▸ **TASK REQUIREMENTS**:
Say how many lines in the entries below mention "Gameplay", with no other words.

*** DATA FOR ANALYSIS ***

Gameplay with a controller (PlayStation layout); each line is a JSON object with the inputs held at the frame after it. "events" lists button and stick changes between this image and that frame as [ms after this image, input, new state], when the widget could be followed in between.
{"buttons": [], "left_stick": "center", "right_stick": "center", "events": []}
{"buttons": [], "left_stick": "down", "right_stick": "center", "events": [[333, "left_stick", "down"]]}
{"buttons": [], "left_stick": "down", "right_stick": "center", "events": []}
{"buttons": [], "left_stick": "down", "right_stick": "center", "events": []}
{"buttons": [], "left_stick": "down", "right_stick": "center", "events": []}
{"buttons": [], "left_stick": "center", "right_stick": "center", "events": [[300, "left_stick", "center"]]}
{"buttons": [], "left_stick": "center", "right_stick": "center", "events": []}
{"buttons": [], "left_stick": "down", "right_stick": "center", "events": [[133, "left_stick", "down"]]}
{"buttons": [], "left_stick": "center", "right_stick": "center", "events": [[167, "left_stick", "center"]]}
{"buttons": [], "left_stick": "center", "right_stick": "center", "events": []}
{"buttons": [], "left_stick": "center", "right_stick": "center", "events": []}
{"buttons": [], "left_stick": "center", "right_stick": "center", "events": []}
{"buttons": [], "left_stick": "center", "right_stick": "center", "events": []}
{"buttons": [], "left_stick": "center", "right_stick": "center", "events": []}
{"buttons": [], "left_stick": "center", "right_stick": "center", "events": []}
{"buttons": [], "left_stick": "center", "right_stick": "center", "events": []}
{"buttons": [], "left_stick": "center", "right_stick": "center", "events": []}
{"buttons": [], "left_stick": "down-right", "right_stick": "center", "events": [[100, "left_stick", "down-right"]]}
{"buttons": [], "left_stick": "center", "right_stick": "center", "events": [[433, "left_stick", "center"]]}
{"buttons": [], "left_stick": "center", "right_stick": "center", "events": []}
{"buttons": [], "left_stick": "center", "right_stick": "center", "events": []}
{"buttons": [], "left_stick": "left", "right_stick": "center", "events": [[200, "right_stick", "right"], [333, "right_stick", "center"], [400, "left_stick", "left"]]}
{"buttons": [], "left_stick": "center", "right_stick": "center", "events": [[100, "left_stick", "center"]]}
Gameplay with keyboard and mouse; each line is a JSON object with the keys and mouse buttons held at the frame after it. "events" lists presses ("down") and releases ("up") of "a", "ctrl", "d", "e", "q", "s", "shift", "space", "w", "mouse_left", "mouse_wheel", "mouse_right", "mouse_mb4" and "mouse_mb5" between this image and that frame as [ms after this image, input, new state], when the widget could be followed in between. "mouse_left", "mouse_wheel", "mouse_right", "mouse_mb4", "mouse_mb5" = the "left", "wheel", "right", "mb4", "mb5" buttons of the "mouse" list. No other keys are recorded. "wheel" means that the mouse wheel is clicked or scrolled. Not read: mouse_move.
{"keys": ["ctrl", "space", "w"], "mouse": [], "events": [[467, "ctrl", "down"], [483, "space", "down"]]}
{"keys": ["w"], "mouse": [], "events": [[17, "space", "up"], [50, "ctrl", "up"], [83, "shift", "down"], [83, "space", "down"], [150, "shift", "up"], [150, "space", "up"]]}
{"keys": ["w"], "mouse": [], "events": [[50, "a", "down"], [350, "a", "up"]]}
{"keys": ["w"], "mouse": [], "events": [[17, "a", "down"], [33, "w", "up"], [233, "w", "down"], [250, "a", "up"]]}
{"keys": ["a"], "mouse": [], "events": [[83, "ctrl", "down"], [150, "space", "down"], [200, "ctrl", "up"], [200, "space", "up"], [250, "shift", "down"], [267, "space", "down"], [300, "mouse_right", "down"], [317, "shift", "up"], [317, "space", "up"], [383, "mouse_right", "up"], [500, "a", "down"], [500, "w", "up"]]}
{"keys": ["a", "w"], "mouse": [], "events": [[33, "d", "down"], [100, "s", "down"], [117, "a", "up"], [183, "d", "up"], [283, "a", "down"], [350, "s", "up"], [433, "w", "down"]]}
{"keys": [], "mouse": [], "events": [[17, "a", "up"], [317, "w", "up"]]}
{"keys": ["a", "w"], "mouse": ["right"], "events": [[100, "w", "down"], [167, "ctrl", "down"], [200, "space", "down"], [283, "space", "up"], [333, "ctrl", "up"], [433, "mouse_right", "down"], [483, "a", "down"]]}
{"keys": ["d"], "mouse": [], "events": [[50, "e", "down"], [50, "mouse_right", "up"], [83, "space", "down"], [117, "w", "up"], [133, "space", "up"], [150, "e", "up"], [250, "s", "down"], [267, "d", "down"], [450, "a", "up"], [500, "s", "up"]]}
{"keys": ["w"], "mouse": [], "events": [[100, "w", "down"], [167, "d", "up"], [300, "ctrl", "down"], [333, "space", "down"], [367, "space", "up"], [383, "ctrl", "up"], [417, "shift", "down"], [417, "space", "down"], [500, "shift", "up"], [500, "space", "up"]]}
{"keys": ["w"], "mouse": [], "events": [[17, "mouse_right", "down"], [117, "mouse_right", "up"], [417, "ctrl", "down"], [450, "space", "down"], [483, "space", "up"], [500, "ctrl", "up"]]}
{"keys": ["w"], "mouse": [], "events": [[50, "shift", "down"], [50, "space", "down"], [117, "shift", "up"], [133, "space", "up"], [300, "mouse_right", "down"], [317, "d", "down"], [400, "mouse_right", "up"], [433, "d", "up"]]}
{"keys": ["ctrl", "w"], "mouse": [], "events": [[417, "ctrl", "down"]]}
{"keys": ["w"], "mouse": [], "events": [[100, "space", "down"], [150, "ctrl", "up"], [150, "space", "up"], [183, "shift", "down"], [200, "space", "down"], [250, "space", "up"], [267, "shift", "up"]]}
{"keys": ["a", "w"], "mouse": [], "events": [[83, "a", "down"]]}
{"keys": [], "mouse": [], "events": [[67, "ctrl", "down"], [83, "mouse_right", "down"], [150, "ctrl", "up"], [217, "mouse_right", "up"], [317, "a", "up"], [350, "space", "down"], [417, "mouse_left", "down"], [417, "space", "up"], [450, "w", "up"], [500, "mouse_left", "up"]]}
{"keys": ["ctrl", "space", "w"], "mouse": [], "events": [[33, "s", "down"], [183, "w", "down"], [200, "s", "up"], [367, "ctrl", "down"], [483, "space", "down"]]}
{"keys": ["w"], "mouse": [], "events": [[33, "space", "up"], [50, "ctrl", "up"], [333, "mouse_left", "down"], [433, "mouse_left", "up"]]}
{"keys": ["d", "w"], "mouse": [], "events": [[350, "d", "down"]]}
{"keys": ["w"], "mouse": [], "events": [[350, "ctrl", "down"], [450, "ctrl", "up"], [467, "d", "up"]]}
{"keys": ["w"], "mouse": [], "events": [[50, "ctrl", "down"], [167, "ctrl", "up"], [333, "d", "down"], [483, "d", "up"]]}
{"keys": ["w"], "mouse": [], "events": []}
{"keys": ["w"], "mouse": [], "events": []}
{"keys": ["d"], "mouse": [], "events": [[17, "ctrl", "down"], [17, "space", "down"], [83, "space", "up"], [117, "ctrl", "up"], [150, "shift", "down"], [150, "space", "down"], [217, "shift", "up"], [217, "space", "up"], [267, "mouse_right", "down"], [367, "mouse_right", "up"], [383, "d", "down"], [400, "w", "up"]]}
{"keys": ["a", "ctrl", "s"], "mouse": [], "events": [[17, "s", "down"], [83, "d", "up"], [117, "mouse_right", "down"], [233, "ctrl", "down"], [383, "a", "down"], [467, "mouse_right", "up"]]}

*** End of DATA FOR ANALYSIS ***

▸ **EXERCISE RESPONSE**:
2